- [TASK DETAILS]: Extract every line of text from the items below, copying each one verbatim. Leave the pictures out of your answer.

- [EXCERPTED DATA]:
═══

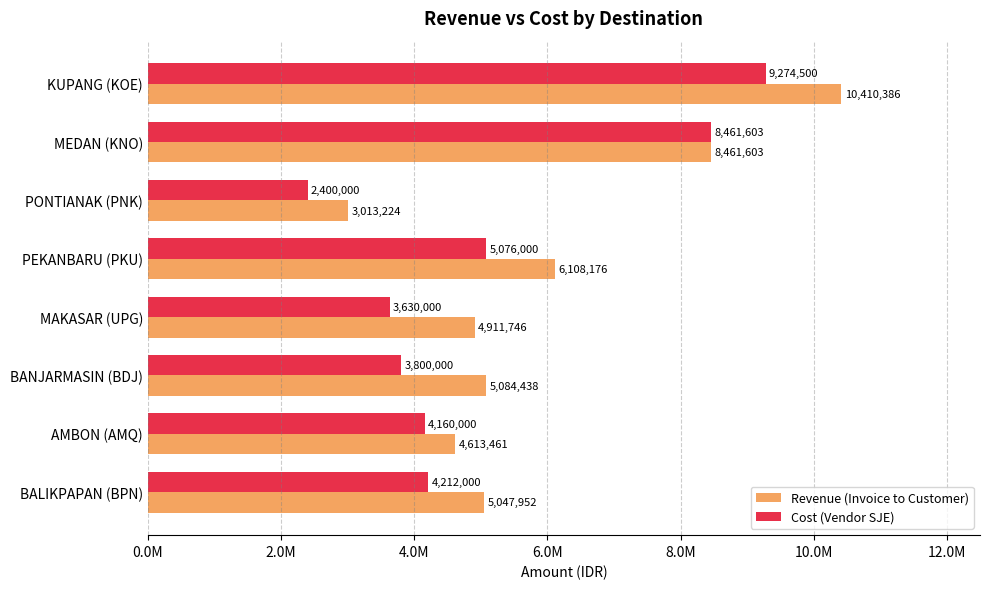

What are all the series names shown in the legend?

Revenue (Invoice to Customer), Cost (Vendor SJE)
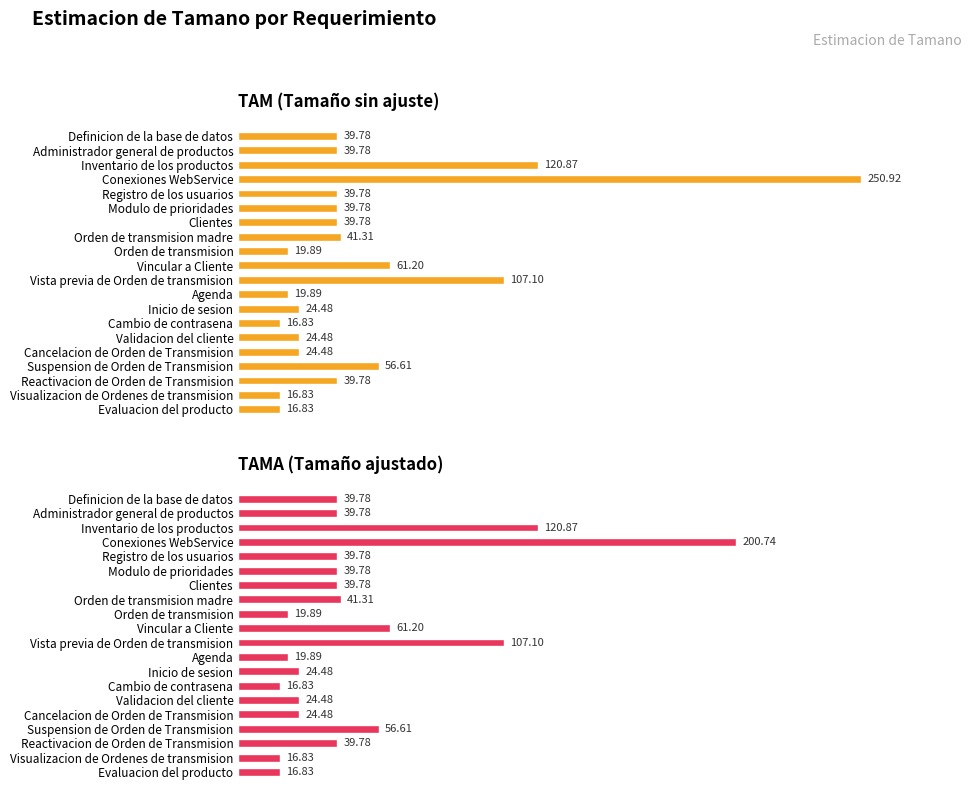

How many categories are shown in the chart?

20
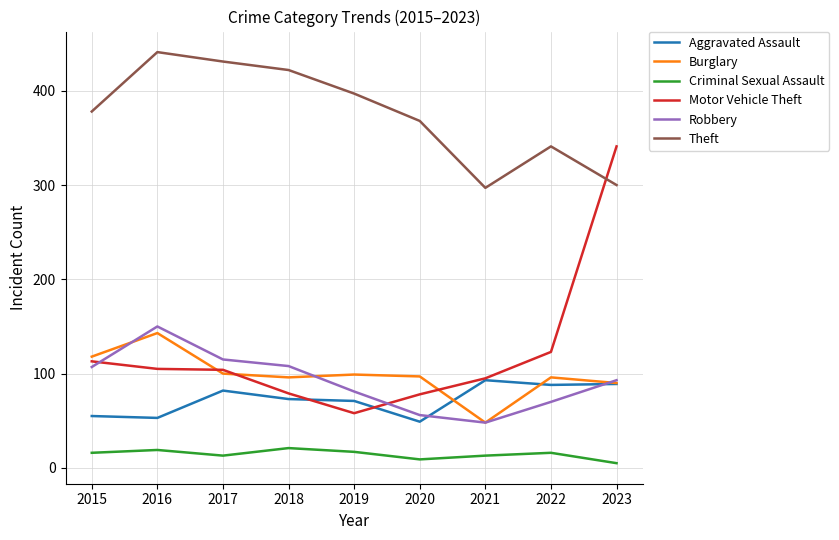

What is the average value of the Criminal Sexual Assault series?

14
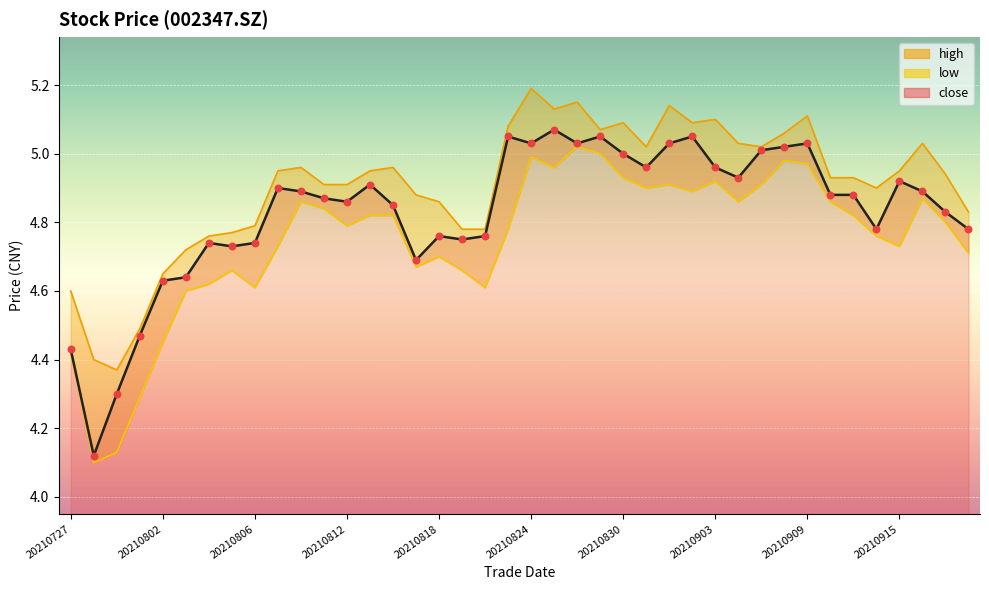

At which category is the sum across all series the highest?

20210824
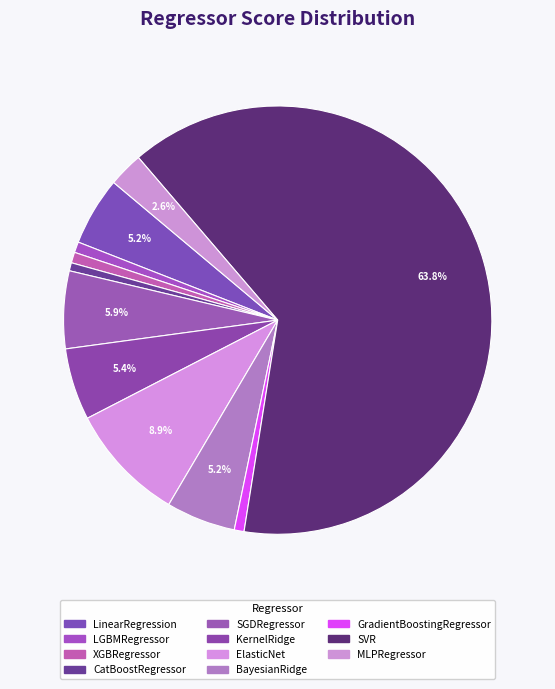

To the nearest percent, what is the combined percentage of SVR and XGBRegressor?

65%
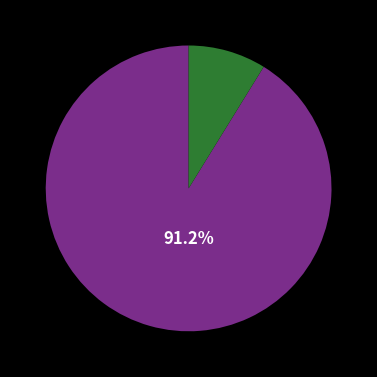

How many slices are in this pie chart?

2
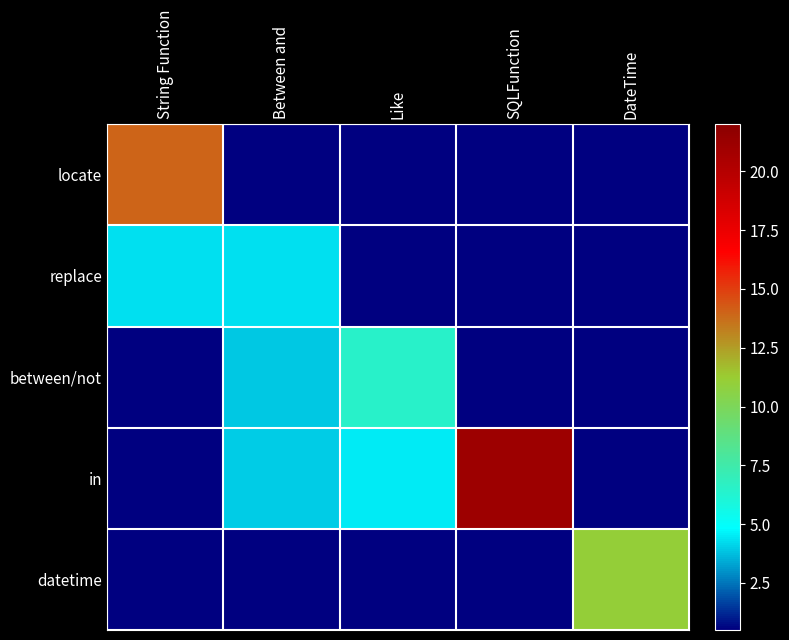

What is the greatest value displayed?

21.1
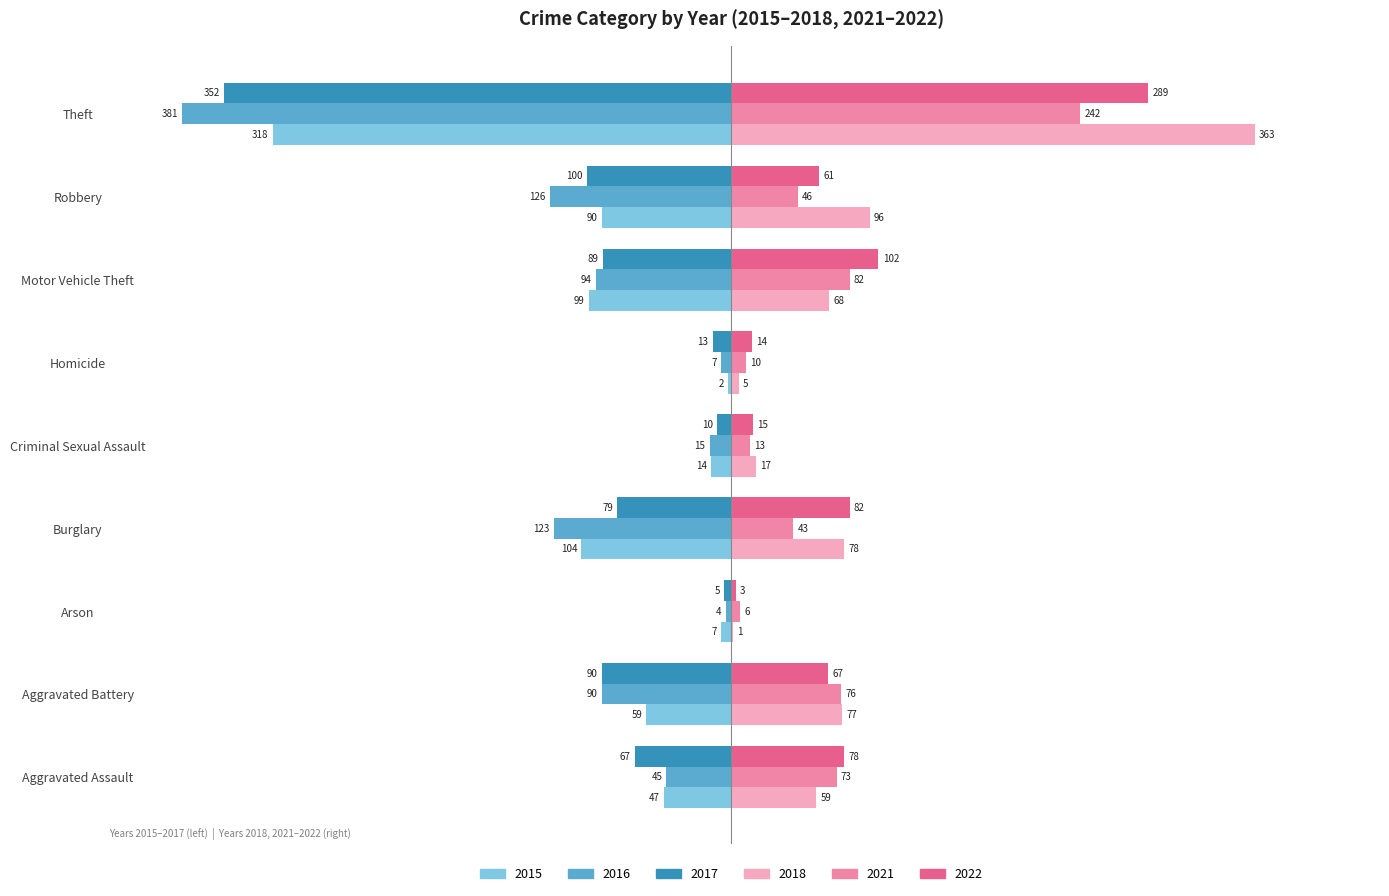

Which category has the highest value across all series?

Theft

═══

- [RESULT OF THIS EXERCISE]:
What are all the series names shown in the legend?

Revenue (Invoice to Customer), Cost (Vendor SJE)

How many categories are shown in the chart?

20

What is the average value of the Criminal Sexual Assault series?

14

At which category is the sum across all series the highest?

20210824

To the nearest percent, what is the combined percentage of SVR and XGBRegressor?

65%

How many slices are in this pie chart?

2

What is the greatest value displayed?

21.1

Which category has the highest value across all series?

Theft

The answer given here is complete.